# RECORD SET
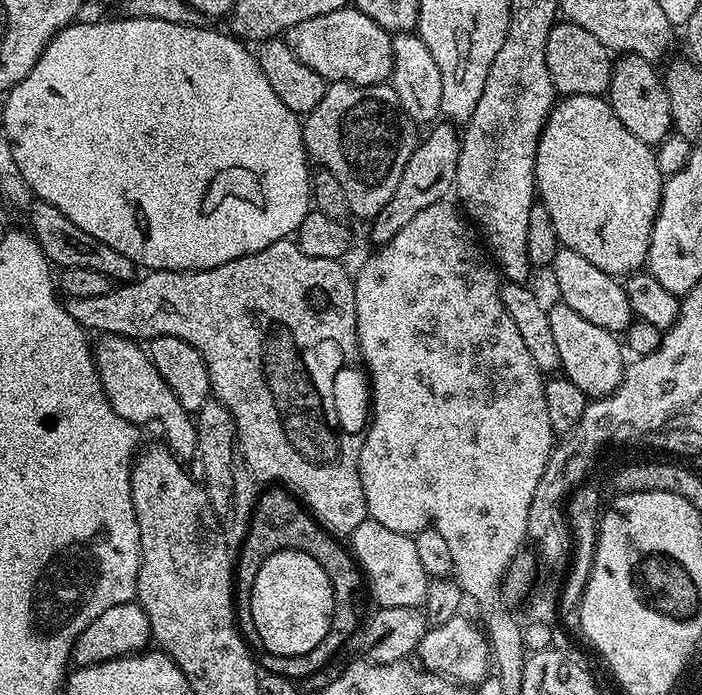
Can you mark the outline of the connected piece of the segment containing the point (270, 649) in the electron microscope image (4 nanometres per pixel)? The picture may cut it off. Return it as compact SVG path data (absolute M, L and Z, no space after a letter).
M298 550L270 554L270 558L262 562L250 594L256 640L269 656L306 654L326 638L333 606L330 578L326 578L326 570L322 570L310 554Z

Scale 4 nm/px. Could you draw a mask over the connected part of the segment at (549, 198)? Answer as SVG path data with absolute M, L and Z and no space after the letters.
M566 96L557 99L538 138L536 191L539 203L550 210L561 245L578 250L598 270L617 278L645 267L652 227L660 209L662 177L653 145L638 142L614 114L604 96Z

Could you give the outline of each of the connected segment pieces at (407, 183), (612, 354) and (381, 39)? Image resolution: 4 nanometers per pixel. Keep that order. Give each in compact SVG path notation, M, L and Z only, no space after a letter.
M448 122L433 123L427 132L428 137L425 140L423 137L417 143L414 154L410 154L410 162L406 162L406 170L402 178L398 178L394 198L386 202L386 206L377 216L371 217L373 245L390 242L390 238L394 238L394 234L398 234L402 226L407 226L421 210L426 210L426 206L434 206L438 201L445 199L456 187L461 133Z
M559 302L553 304L548 308L548 317L558 346L563 375L589 398L612 395L612 391L622 382L626 367L626 352L621 341L620 344L616 341L619 340L617 333L602 330L602 326L594 326L594 322L586 322L586 318L582 318L582 314L575 310L570 310L570 306Z
M351 6L342 10L334 10L334 14L321 14L319 18L310 18L307 22L298 22L286 34L290 50L310 66L310 70L317 72L326 82L344 80L347 84L383 84L392 75L392 36L386 29L380 28L378 22L366 18L358 9Z

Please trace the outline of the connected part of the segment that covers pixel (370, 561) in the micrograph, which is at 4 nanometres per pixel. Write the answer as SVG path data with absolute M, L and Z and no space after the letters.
M371 518L364 520L358 530L350 537L350 551L360 566L363 579L366 581L366 592L372 595L373 605L389 608L390 606L410 606L423 609L427 600L430 577L426 566L422 566L418 555L418 546L415 539L407 532L390 530L382 526L382 522L374 522Z

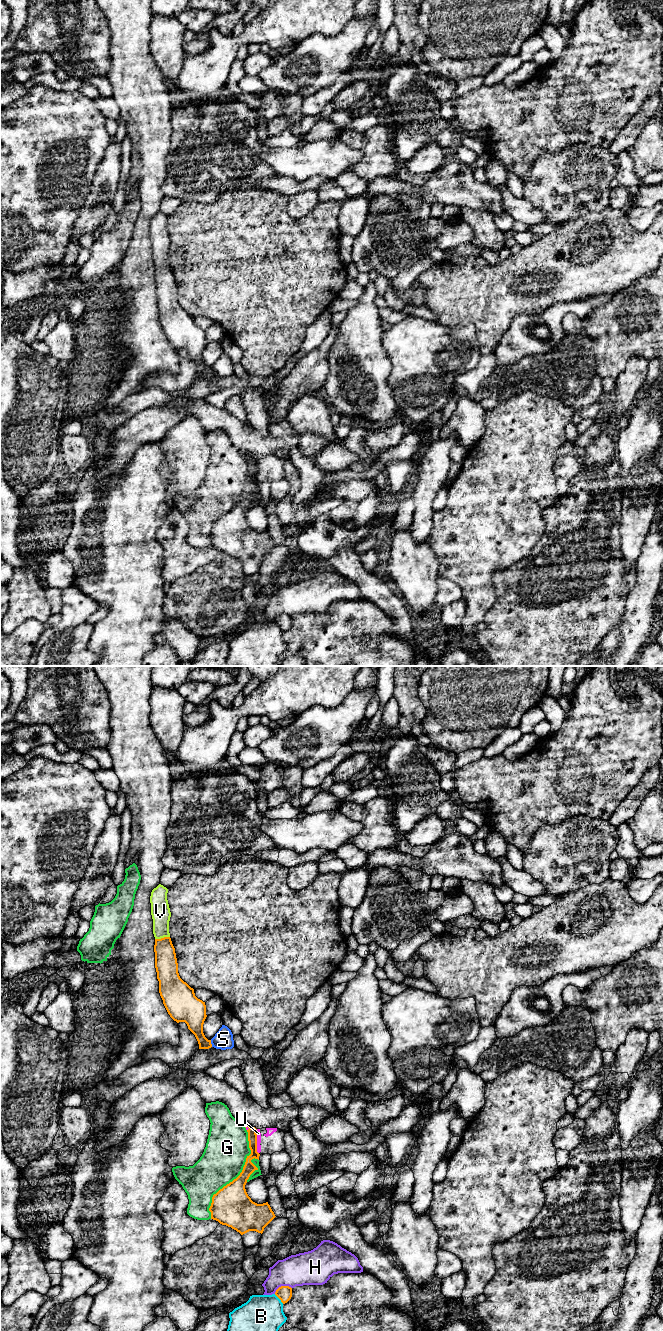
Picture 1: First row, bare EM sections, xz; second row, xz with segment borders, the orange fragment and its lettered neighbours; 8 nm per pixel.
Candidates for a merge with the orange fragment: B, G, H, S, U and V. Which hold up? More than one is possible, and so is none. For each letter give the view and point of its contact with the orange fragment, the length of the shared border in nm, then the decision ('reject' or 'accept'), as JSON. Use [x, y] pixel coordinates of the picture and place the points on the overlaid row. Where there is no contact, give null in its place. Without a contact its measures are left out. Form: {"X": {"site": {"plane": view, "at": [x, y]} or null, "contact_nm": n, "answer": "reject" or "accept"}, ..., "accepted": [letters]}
{"B": {"site": {"plane": "xz", "at": [279, 1298]}, "contact_nm": 110, "answer": "reject"}, "G": {"site": {"plane": "xz", "at": [237, 1177]}, "contact_nm": 750, "answer": "reject"}, "H": {"site": {"plane": "xz", "at": [282, 1286]}, "contact_nm": 150, "answer": "reject"}, "S": {"site": {"plane": "xz", "at": [210, 1043]}, "contact_nm": 60, "answer": "reject"}, "U": {"site": {"plane": "xz", "at": [256, 1141]}, "contact_nm": 200, "answer": "reject"}, "V": {"site": {"plane": "xz", "at": [162, 938]}, "contact_nm": 120, "answer": "accept"}, "accepted": ["V"]}

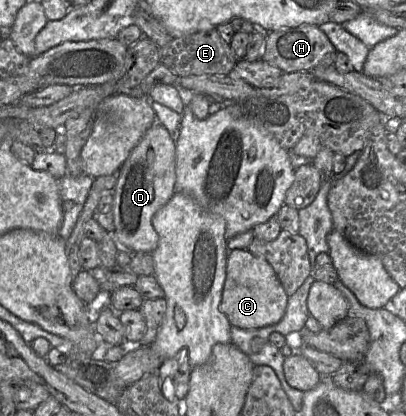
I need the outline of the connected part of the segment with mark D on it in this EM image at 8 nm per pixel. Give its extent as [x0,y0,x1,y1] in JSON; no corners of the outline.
[113,121,176,253]

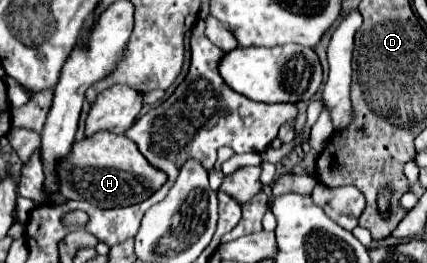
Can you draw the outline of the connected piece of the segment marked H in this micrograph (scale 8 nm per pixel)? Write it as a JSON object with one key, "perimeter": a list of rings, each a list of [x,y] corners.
{"perimeter":[[[99,131],[91,137],[75,141],[69,155],[61,157],[55,167],[59,193],[67,199],[89,201],[95,207],[127,207],[151,197],[165,181],[165,175],[153,169],[139,153],[137,145],[125,135]]]}

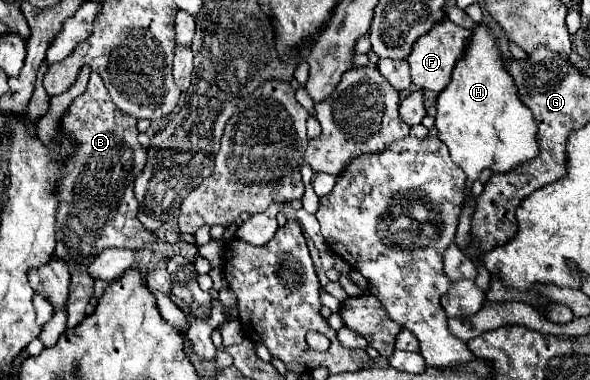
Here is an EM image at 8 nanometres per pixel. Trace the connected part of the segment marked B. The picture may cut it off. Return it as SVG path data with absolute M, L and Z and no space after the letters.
M91 75L85 93L81 93L69 105L69 111L63 117L63 131L75 137L77 157L67 161L67 177L63 179L63 185L59 185L55 255L65 259L69 265L71 285L69 285L69 299L67 299L67 313L69 313L67 329L75 329L85 319L85 307L93 295L93 279L87 277L87 267L91 265L91 261L107 247L127 247L133 251L141 251L149 243L157 241L157 235L153 231L143 231L143 225L137 219L139 203L133 193L133 181L143 171L143 165L147 163L147 151L137 141L137 119L113 105L99 75Z

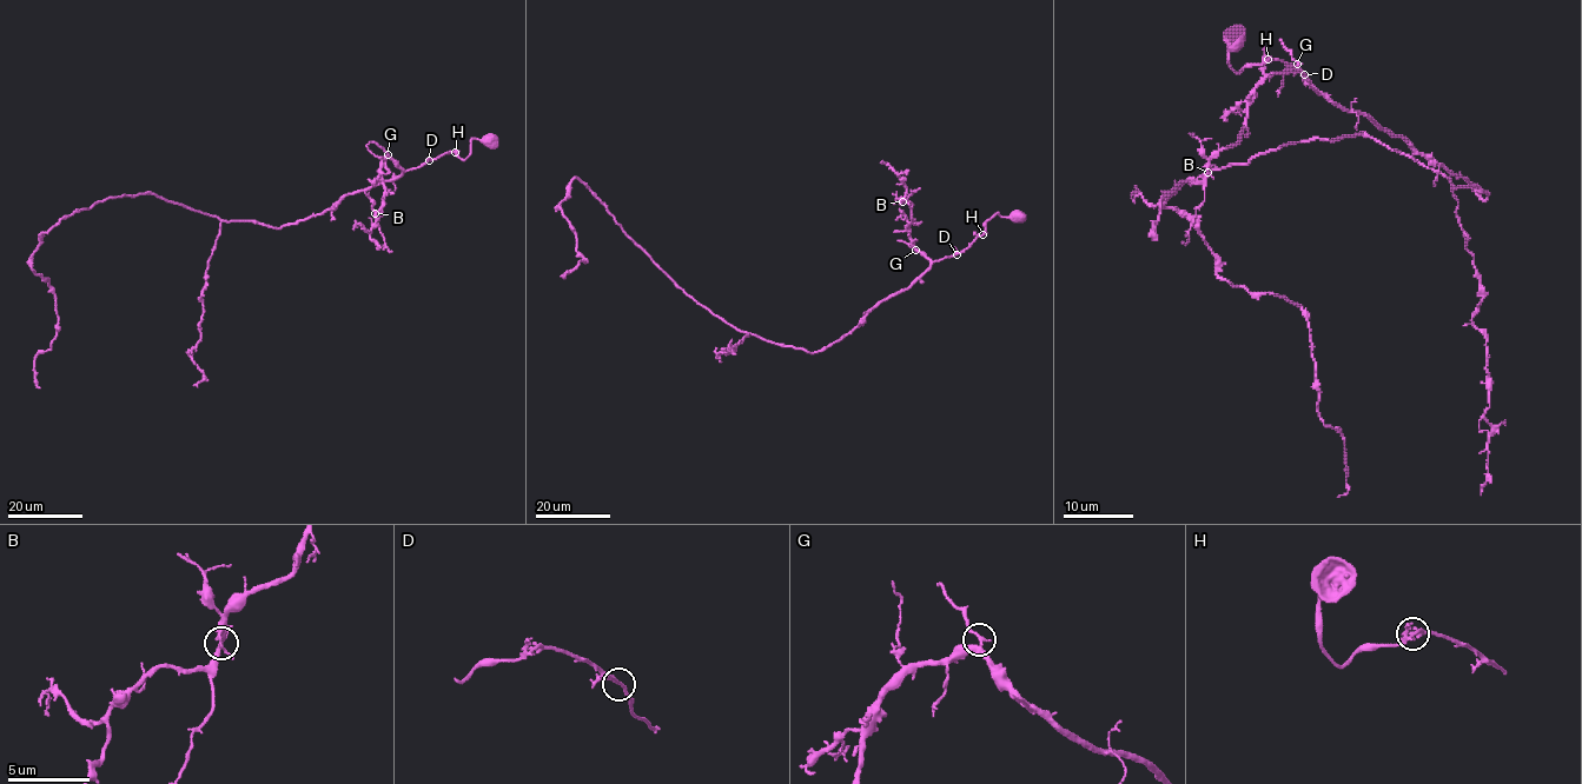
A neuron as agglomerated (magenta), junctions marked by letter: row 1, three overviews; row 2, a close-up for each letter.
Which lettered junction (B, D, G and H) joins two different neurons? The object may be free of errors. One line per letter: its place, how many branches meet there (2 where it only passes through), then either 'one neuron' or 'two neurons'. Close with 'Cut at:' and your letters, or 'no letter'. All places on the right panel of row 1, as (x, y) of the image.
B: place (1207, 172); branches 3; one neuron
D: place (1304, 74); branches 3; one neuron
G: place (1297, 64); branches 3; one neuron
H: place (1268, 59); branches 3; one neuron
Cut at: no letter

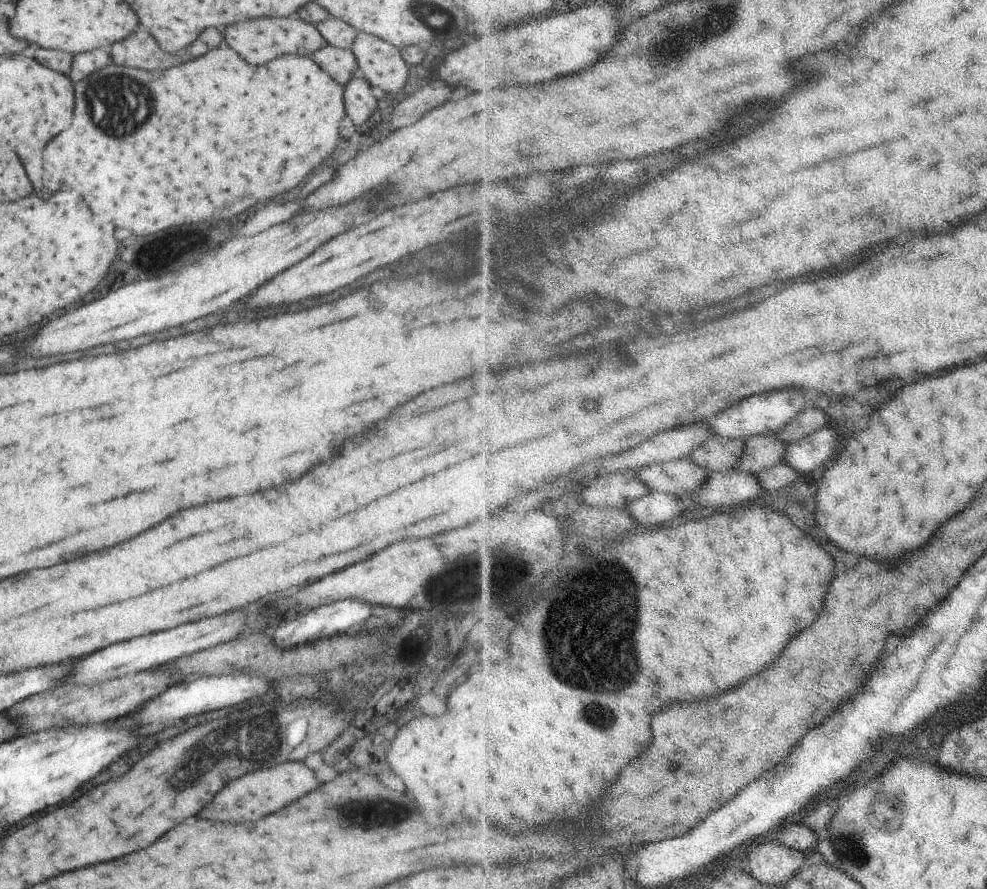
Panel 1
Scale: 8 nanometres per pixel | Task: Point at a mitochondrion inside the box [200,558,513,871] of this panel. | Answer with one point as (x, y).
(341, 818)

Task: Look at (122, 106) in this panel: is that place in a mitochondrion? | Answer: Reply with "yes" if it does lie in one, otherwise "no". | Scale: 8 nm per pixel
yes

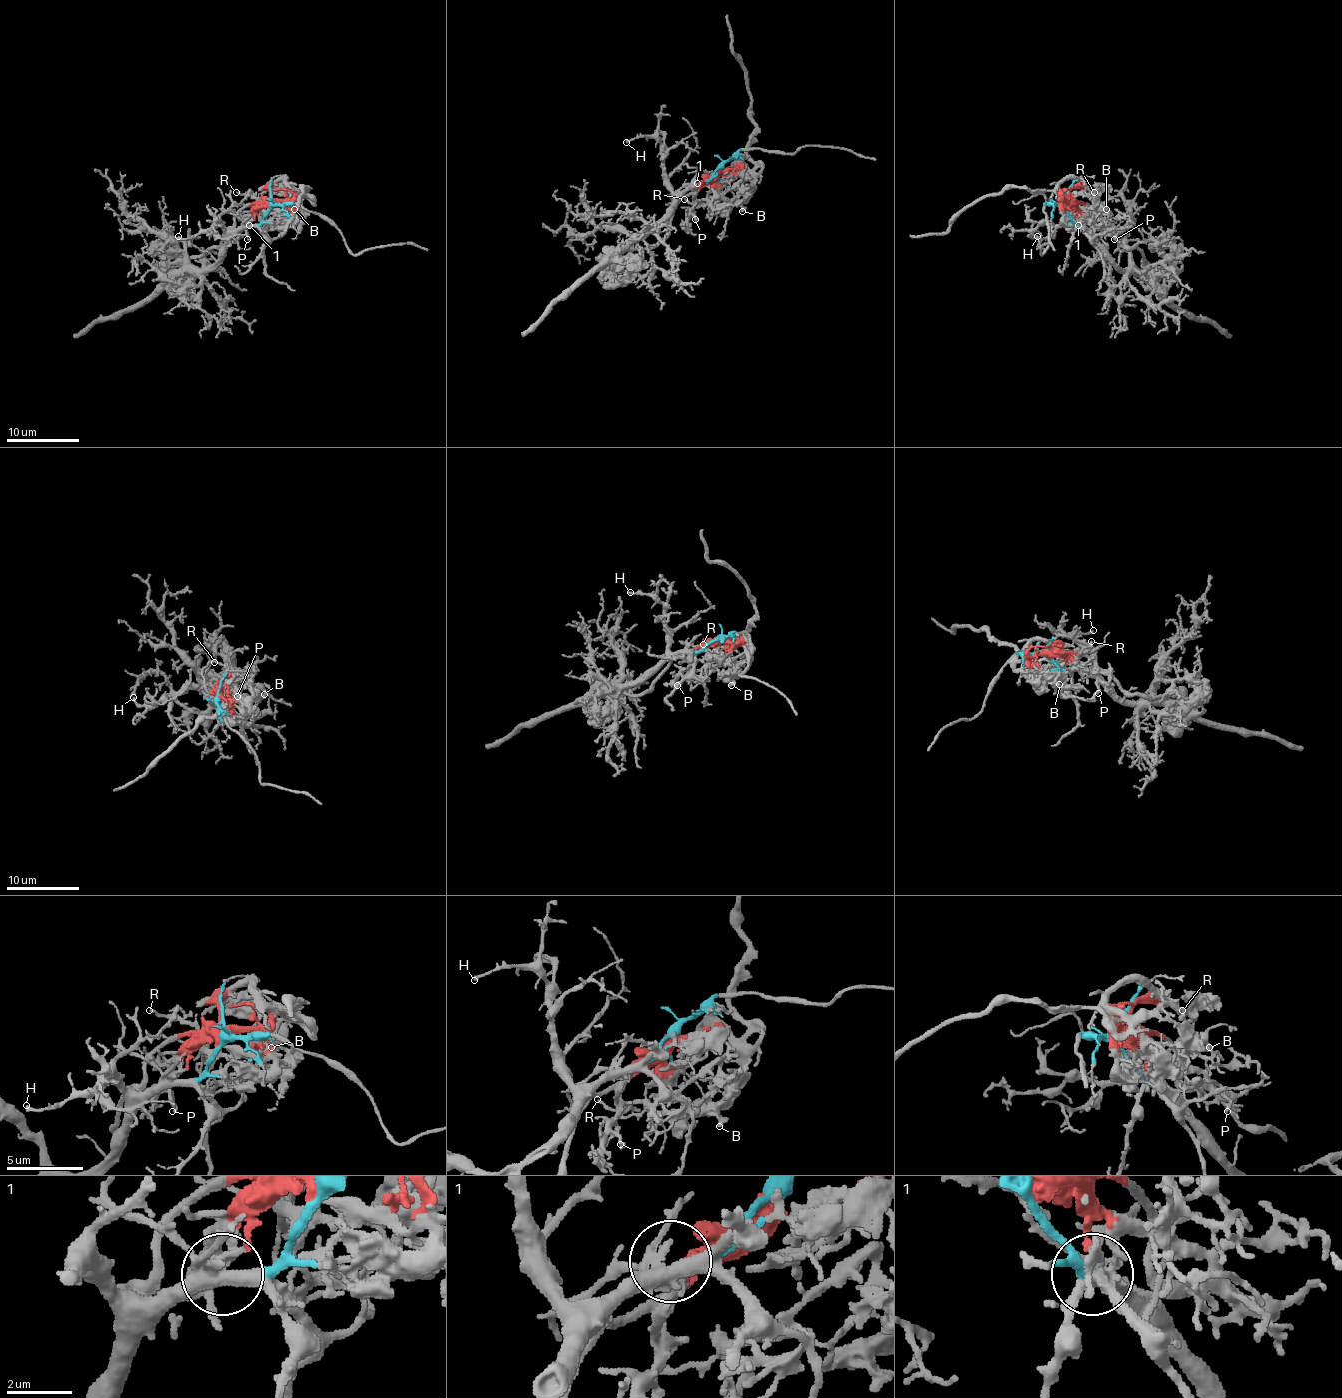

# REQUIRED WORK
It would help to have the listing above repeated exactly, with all images removed.

# OUTPUT OF THE TASK
Can you mark the outline of the connected piece of the segment containing the point (270, 649) in the electron microscope image (4 nanometres per pixel)? The picture may cut it off. Return it as compact SVG path data (absolute M, L and Z, no space after a letter).
M298 550L270 554L270 558L262 562L250 594L256 640L269 656L306 654L326 638L333 606L330 578L326 578L326 570L322 570L310 554Z

Scale 4 nm/px. Could you draw a mask over the connected part of the segment at (549, 198)? Answer as SVG path data with absolute M, L and Z and no space after the letters.
M566 96L557 99L538 138L536 191L539 203L550 210L561 245L578 250L598 270L617 278L645 267L652 227L660 209L662 177L653 145L638 142L614 114L604 96Z

Could you give the outline of each of the connected segment pieces at (407, 183), (612, 354) and (381, 39)? Image resolution: 4 nanometers per pixel. Keep that order. Give each in compact SVG path notation, M, L and Z only, no space after a letter.
M448 122L433 123L427 132L428 137L425 140L423 137L417 143L414 154L410 154L410 162L406 162L406 170L402 178L398 178L394 198L386 202L386 206L377 216L371 217L373 245L390 242L390 238L394 238L394 234L398 234L402 226L407 226L421 210L426 210L426 206L434 206L438 201L445 199L456 187L461 133Z
M559 302L553 304L548 308L548 317L558 346L563 375L589 398L612 395L612 391L622 382L626 367L626 352L621 341L620 344L616 341L619 340L617 333L602 330L602 326L594 326L594 322L586 322L586 318L582 318L582 314L575 310L570 310L570 306Z
M351 6L342 10L334 10L334 14L321 14L319 18L310 18L307 22L298 22L286 34L290 50L310 66L310 70L317 72L326 82L344 80L347 84L383 84L392 75L392 36L386 29L380 28L378 22L366 18L358 9Z

Please trace the outline of the connected part of the segment that covers pixel (370, 561) in the micrograph, which is at 4 nanometres per pixel. Write the answer as SVG path data with absolute M, L and Z and no space after the letters.
M371 518L364 520L358 530L350 537L350 551L360 566L363 579L366 581L366 592L372 595L373 605L389 608L390 606L410 606L423 609L427 600L430 577L426 566L422 566L418 555L418 546L415 539L407 532L390 530L382 526L382 522L374 522Z

Picture 1: First row, bare EM sections, xz; second row, xz with segment borders, the orange fragment and its lettered neighbours; 8 nm per pixel.
Candidates for a merge with the orange fragment: B, G, H, S, U and V. Which hold up? More than one is possible, and so is none. For each letter give the view and point of its contact with the orange fragment, the length of the shared border in nm, then the decision ('reject' or 'accept'), as JSON. Use [x, y] pixel coordinates of the picture and place the points on the overlaid row. Where there is no contact, give null in its place. Without a contact its measures are left out. Form: {"X": {"site": {"plane": view, "at": [x, y]} or null, "contact_nm": n, "answer": "reject" or "accept"}, ..., "accepted": [letters]}
{"B": {"site": {"plane": "xz", "at": [279, 1298]}, "contact_nm": 110, "answer": "reject"}, "G": {"site": {"plane": "xz", "at": [237, 1177]}, "contact_nm": 750, "answer": "reject"}, "H": {"site": {"plane": "xz", "at": [282, 1286]}, "contact_nm": 150, "answer": "reject"}, "S": {"site": {"plane": "xz", "at": [210, 1043]}, "contact_nm": 60, "answer": "reject"}, "U": {"site": {"plane": "xz", "at": [256, 1141]}, "contact_nm": 200, "answer": "reject"}, "V": {"site": {"plane": "xz", "at": [162, 938]}, "contact_nm": 120, "answer": "accept"}, "accepted": ["V"]}

I need the outline of the connected part of the segment with mark D on it in this EM image at 8 nm per pixel. Give its extent as [x0,y0,x1,y1] in JSON; no corners of the outline.
[113,121,176,253]

Can you draw the outline of the connected piece of the segment marked H in this micrograph (scale 8 nm per pixel)? Write it as a JSON object with one key, "perimeter": a list of rings, each a list of [x,y] corners.
{"perimeter":[[[99,131],[91,137],[75,141],[69,155],[61,157],[55,167],[59,193],[67,199],[89,201],[95,207],[127,207],[151,197],[165,181],[165,175],[153,169],[139,153],[137,145],[125,135]]]}

Here is an EM image at 8 nanometres per pixel. Trace the connected part of the segment marked B. The picture may cut it off. Return it as SVG path data with absolute M, L and Z and no space after the letters.
M91 75L85 93L81 93L69 105L69 111L63 117L63 131L75 137L77 157L67 161L67 177L63 179L63 185L59 185L55 255L65 259L69 265L71 285L69 285L69 299L67 299L67 313L69 313L67 329L75 329L85 319L85 307L93 295L93 279L87 277L87 267L91 265L91 261L107 247L127 247L133 251L141 251L149 243L157 241L157 235L153 231L143 231L143 225L137 219L139 203L133 193L133 181L143 171L143 165L147 163L147 151L137 141L137 119L113 105L99 75Z

A neuron as agglomerated (magenta), junctions marked by letter: row 1, three overviews; row 2, a close-up for each letter.
Which lettered junction (B, D, G and H) joins two different neurons? The object may be free of errors. One line per letter: its place, how many branches meet there (2 where it only passes through), then either 'one neuron' or 'two neurons'. Close with 'Cut at:' and your letters, or 'no letter'. All places on the right panel of row 1, as (x, y) of the image.
B: place (1207, 172); branches 3; one neuron
D: place (1304, 74); branches 3; one neuron
G: place (1297, 64); branches 3; one neuron
H: place (1268, 59); branches 3; one neuron
Cut at: no letter

Panel 1
Scale: 8 nanometres per pixel | Task: Point at a mitochondrion inside the box [200,558,513,871] of this panel. | Answer with one point as (x, y).
(341, 818)

Task: Look at (122, 106) in this panel: is that place in a mitochondrion? | Answer: Reply with "yes" if it does lie in one, otherwise "no". | Scale: 8 nm per pixel
yes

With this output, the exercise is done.